(Saved data entries)
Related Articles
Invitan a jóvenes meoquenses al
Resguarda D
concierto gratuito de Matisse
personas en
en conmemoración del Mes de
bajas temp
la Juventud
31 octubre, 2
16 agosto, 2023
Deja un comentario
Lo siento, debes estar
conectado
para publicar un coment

Task description: Return the records above in their entirety, exactly as they appear.

Reply:
Related Articles
Invitan a jóvenes meoquenses al
Resguarda D
concierto gratuito de Matisse
personas en
en conmemoración del Mes de
bajas temp
la Juventud
31 octubre, 2
16 agosto, 2023
Deja un comentario
Lo siento, debes estar
conectado
para publicar un coment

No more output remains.